WASHINGTON (Gray DC) -- A Georgia mom who lost her son in a fatal truck crash is fighting for technology that would stop wrecks before they even happen. She – and fellow advocates – are pushing Congress today to approve more safety requirements for tractor trailers. Our Washington Correspondent Alana Austin has the story from Capitol Hill.
Pam Biddle, whose son and ex-husband died in a fiery, multi-vehicle tractor-trailer wreck two years ago, pleads for lawmakers on Capitol Hill to pass more safety and technology mandates for trucks. (Source: GrayDC)
“He was brilliant and compassionate and amazing…” said Pam Biddle.

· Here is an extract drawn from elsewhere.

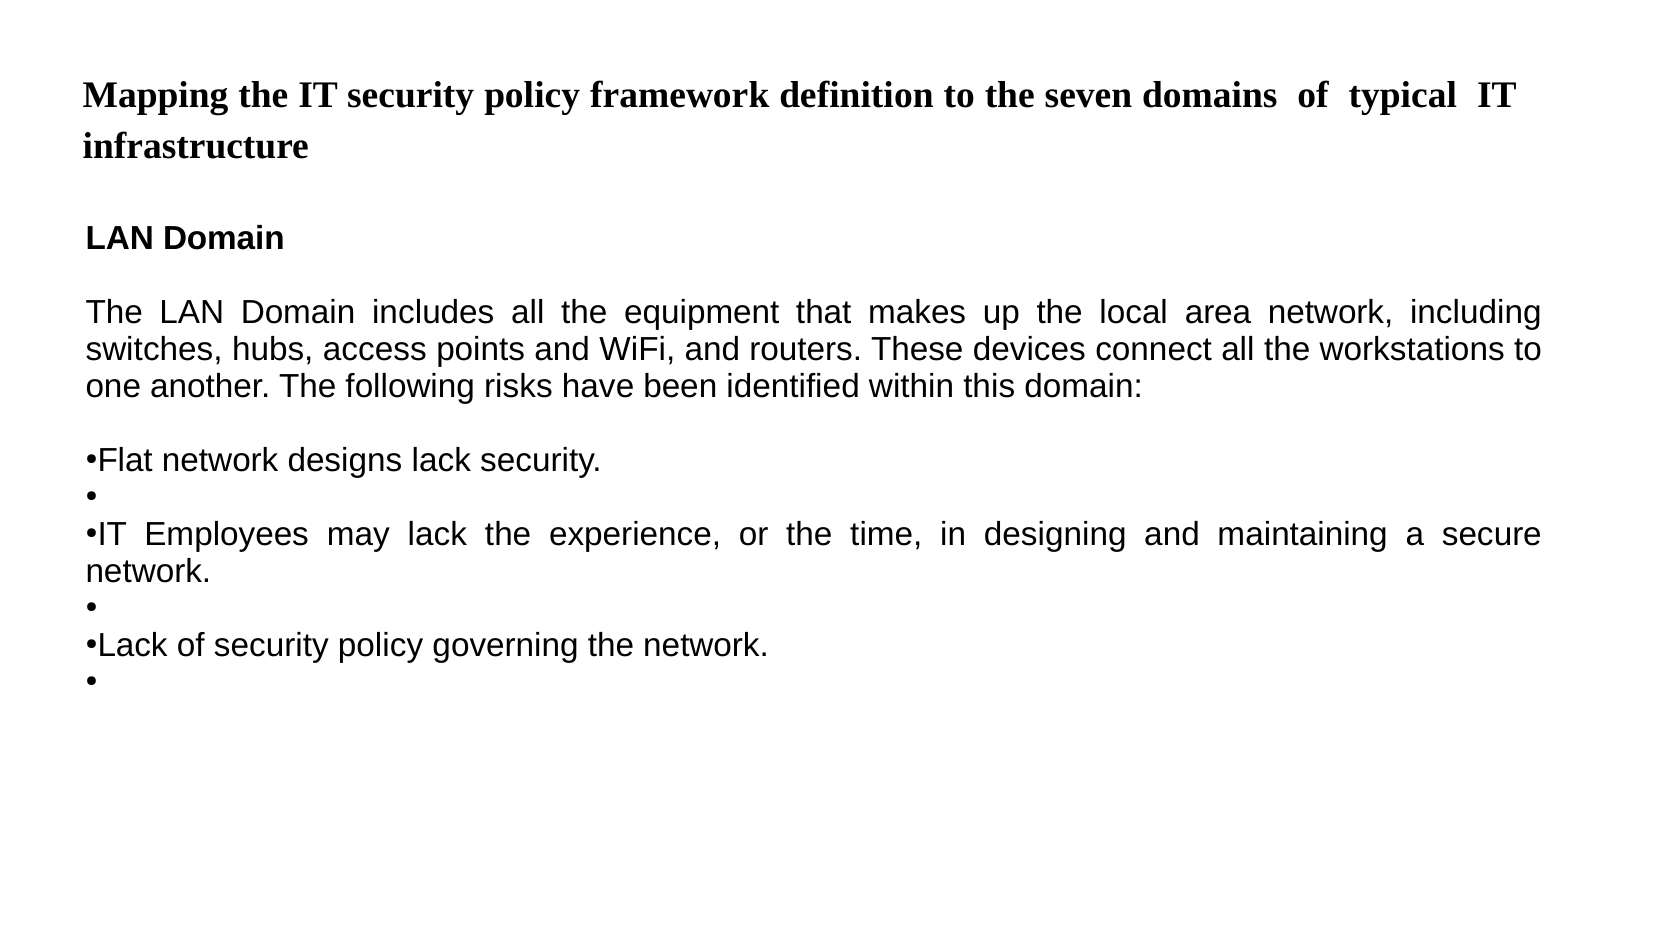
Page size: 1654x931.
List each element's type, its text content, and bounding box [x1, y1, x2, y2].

title Mapping the IT security policy framework definition to the seven domains of typical IT infrastructure [82, 62, 1607, 159]
text_box LAN Domain The LAN Domain includes all the equipment that makes up the local area network, including switches, hubs, access points and WiFi, and routers. These devices connect all the workstations to one another. The following risks have been identified within this domain: Flat network designs lack security. IT Employees may lack the experience, or the time, in designing and maintaining a secure network. Lack of security policy governing the network. [70, 211, 1560, 769]
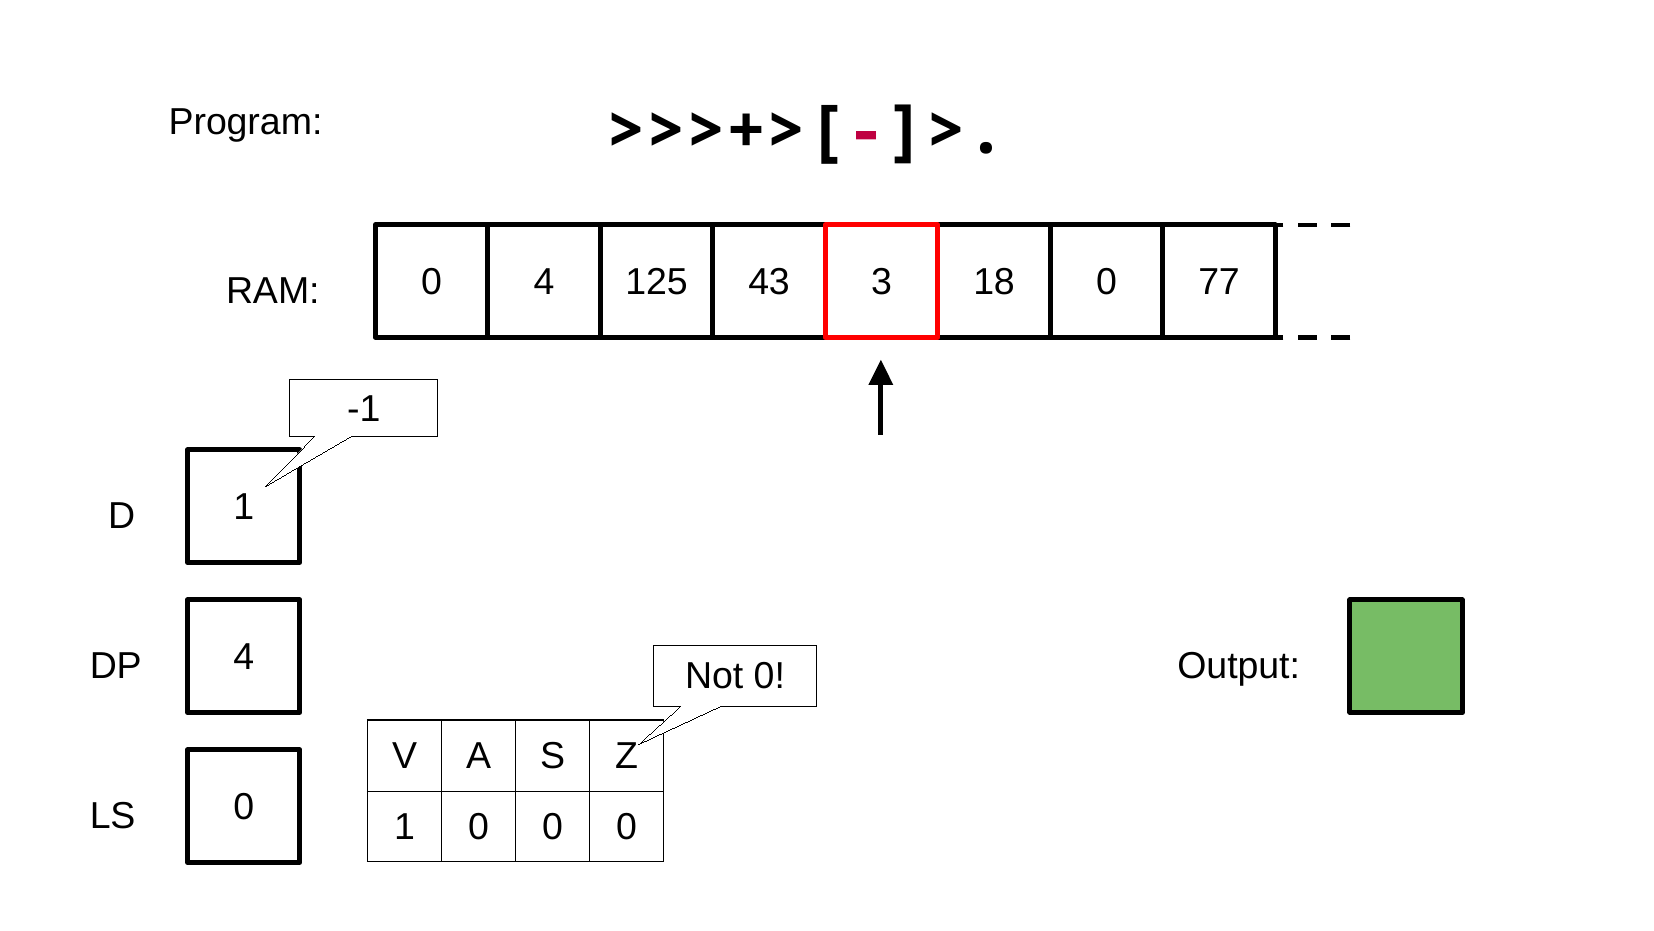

Two years ago, Biddle’s son Aaron Lee died in a tragic, fiery wreck in Indiana. Four lives were cut short when a distracted truck driver ran into the car Lee was in. The crash also killed Aaron’s dad, Brian.
“I just could not sit by and allow my son to have died in vain. I needed to be his voice. I needed to be his father’s voice,” said Biddle.
Biddle – who is also the W-T-V-M sales director – is now a devoted advocate to prevent future accidents. She and others who lost loved ones came together on Capitol Hill Tuesday to push for new safety laws. They are supporting a bill that would mandate commercial trucks include automatic emergency brakes.
The Truck Safety Coalition says in the last year about 4,761 people were killed in large truck crashes. Executive director Harry Adler says automatic emergency brakes would either halt major wrecks before they happen, or at least decrease speed before impact.
“These truck crashes, the fatalities, the injuries – they can’t be an accepted risk of doing business,” said Harry Adler, Truck Safety Coalition executive director.
The American Trucking Association says it is reviewing the details of the bill and quote “believes that automatic braking is a proven piece of safety technology and we support its adoption in all vehicles.”
For Biddle, she says she will come back to Capitol Hill as many times as it takes to see change.
“We won’t give up – there's not a thing that you could do to make me give up,” said Biddle.
A spokesman for the Trucking Association also says they want to see all speed limits across the country capped at 65 miles per hour, for all vehicles. The public safety advocates on Capitol Hill Tuesday are also hoping Congress will increase the minimum insurance requirements for large trucks.